--- Data listing Enclosed Below ---

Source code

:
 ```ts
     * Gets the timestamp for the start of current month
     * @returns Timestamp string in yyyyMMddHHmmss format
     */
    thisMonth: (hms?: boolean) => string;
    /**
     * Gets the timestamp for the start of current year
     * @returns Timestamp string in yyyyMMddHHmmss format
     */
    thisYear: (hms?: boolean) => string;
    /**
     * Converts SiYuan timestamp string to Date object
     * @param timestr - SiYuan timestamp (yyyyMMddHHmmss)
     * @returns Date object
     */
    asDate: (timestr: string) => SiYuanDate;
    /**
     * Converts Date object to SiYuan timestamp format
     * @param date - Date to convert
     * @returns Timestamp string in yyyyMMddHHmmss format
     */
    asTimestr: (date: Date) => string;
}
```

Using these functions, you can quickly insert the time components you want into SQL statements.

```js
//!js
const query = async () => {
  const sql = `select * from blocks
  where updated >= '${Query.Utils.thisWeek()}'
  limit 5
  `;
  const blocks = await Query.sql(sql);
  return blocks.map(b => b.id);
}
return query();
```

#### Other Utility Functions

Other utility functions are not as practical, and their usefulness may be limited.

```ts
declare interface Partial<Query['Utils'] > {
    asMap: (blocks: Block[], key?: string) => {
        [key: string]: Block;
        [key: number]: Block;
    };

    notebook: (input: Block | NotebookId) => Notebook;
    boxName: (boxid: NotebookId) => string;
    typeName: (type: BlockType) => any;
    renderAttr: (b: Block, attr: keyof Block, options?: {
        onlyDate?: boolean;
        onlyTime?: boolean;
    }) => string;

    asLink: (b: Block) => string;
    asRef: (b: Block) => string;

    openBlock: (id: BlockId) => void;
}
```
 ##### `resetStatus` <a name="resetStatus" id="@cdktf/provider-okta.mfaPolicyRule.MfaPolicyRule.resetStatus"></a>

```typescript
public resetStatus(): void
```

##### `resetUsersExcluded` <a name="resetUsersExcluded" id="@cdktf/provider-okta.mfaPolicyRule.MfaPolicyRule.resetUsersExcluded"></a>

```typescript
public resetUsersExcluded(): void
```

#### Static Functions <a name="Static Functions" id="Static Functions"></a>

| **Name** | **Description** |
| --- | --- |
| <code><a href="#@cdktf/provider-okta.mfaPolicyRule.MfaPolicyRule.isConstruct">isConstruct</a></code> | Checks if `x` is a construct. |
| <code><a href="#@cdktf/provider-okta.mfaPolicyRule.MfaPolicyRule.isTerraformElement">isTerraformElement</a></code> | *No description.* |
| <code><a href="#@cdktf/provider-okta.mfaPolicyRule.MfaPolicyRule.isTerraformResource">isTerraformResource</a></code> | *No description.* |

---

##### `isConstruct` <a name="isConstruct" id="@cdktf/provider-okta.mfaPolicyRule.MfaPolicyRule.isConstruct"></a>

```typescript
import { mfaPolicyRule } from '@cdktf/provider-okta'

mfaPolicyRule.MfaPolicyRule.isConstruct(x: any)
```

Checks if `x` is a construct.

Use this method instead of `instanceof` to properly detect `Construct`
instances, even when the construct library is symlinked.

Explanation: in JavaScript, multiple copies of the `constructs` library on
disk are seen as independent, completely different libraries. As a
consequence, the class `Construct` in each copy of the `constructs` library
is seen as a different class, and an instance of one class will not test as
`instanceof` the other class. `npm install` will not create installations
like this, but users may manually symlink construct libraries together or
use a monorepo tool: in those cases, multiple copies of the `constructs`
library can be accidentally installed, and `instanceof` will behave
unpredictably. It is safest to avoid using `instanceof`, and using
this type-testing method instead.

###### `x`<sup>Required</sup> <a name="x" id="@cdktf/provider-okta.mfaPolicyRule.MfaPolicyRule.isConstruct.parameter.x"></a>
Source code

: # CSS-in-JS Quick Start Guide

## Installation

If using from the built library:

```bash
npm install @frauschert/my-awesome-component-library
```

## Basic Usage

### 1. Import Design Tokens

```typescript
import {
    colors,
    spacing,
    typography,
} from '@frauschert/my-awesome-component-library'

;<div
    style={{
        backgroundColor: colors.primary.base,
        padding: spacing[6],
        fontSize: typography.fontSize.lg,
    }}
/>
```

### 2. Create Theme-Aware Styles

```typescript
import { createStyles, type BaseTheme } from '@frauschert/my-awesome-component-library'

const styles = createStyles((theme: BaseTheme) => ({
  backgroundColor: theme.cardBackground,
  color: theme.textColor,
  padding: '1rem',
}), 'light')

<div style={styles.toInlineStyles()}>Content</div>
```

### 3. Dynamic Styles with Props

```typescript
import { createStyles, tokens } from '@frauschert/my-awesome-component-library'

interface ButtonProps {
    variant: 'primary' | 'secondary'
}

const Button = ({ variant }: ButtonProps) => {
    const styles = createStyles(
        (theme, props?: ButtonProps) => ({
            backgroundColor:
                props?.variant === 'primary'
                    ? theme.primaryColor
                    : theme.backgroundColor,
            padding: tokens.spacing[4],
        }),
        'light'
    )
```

--- End of Enclosed Data listing ---

Your objective
What lines of the material above include "constructs"? Copy each one.

Solution
Explanation: in JavaScript, multiple copies of the `constructs` library on
consequence, the class `Construct` in each copy of the `constructs` library
use a monorepo tool: in those cases, multiple copies of the `constructs`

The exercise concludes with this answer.